Naturally, the still-living did not want to be possessed. So on the night of October 31, villagers would extinguish the fires in their homes, to make them cold and undesirable. They would then dress up in all manner of ghoulish costumes and noisily paraded around the neighborhood, being as destructive as possible in order to frighten away spirits looking for bodies to possess.
Vampires and Vampire bats are a part of Halloween. The most popular vampire is Count Dracula. Every year, all over the world thousands and thousands of costumes and accessories personifying Dracula, or vampires, or vampire bats are sold around Halloween. In spite of their high prices, costumes of Dracula, including wigs, capes, teeth with fangs and of course the blood are very popular. And that is because Count Dracula has become a symbol of Halloween.

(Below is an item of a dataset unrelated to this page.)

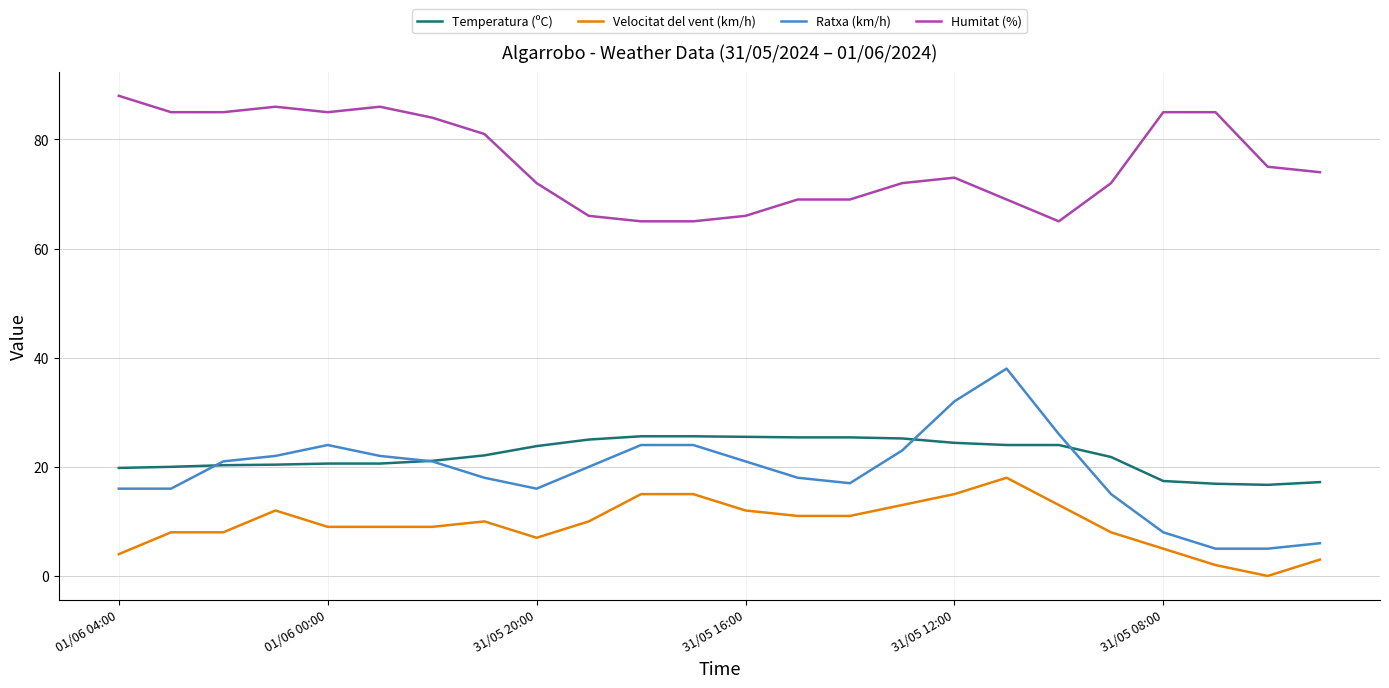

True or false: Velocitat del vent (km/h) and Ratxa (km/h) cross at least once.

False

Every year on Halloween, many traveling agencies are offering Halloween tours in Transylvania , the country of Count Dracula. Those tours include visiting Bran Castle a.k.a. Dracula’s Castle, Sighisoara Citadel, fortress of Poienari (Vlad Tepes' Residential Castle ) – rebuilt by Vlad Dracula in 1459 with the hands of traitor boyars. Bran Castle was originally a fortress built by the Knights of the Teutonic Order in the year 1212. Vlad Tepes used Bran Castle as headquarters for his incursions into Transylvania . Over the last years, Dracula became a symbol of Romania , alongside being the symbol of Halloween.